EXCERPTED PASSAGE:

########################################

Two Nigerian charities based in the UK will submit a report on the current security situation in Nigeria to the UK Government and Parliament on March 19.

The report was developed by academics at King’s College, London.

It is to be presented at the UK Parliament by the two organisations, Ibironke Adeagbo Foundation (IA-Foundation) and the International Organisation for Peace Building and Social Justice (PSJ), UK.

The Chief Executive Officer of IA-Foundation, Mrs Ibironke Adeagbo, told newsmen in a telephone interview on Saturday in Abuja, that the report was meant to keep the UK Government abreast of the current security crisis in Nigeria.

She said that the report had detailed and analysed “the nexus between education and insecurity in Nigeria.”

Nigeria, Africa’s most populous nation and a former British colony, has been at the receiving end of relentless abductions of school children, mainly in northern Nigeria.

On March 8, some 287 school children were kidnapped in a school in North western Kaduna State and 15 more were abducted in Sokoto State days later.

########################################

DATA SECTION:
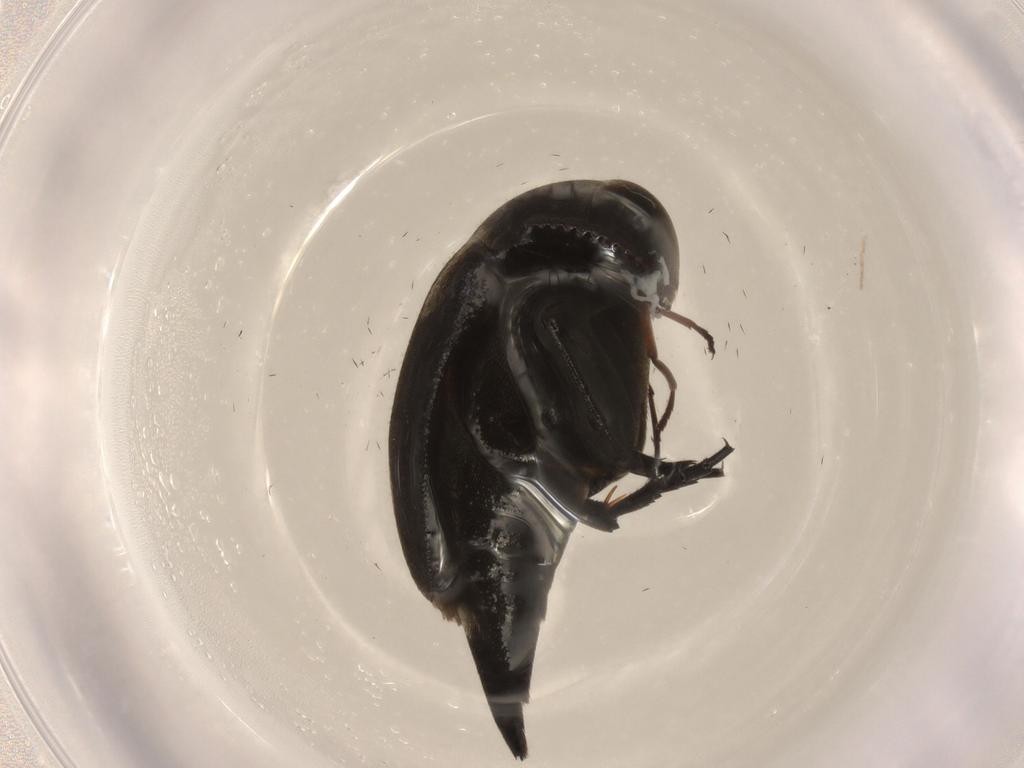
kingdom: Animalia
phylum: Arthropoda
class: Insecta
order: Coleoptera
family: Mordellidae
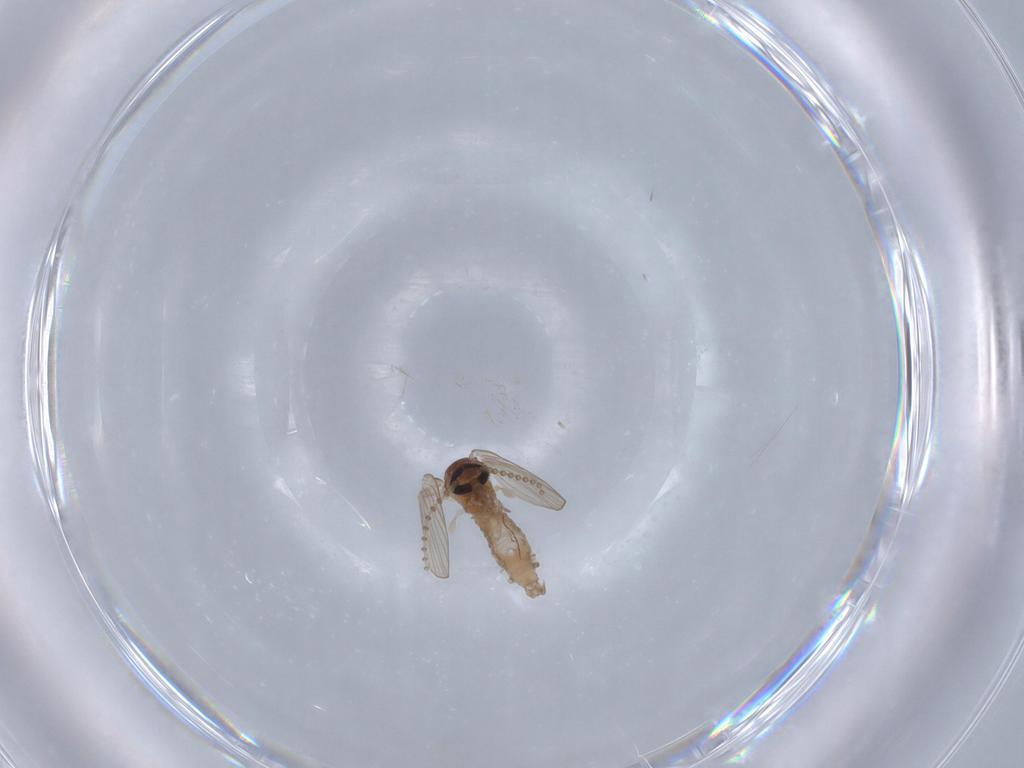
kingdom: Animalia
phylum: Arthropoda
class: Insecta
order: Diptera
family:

########################################

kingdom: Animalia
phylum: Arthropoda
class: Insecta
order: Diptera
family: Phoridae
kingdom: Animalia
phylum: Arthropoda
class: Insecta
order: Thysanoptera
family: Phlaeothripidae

########################################

WHAT IS REQUIRED: According to the excerpt on the Nigeria security report, who developed the report? Nothing here uses the records.

RESPONSE TO THIS TASK: Academics at King's College, London.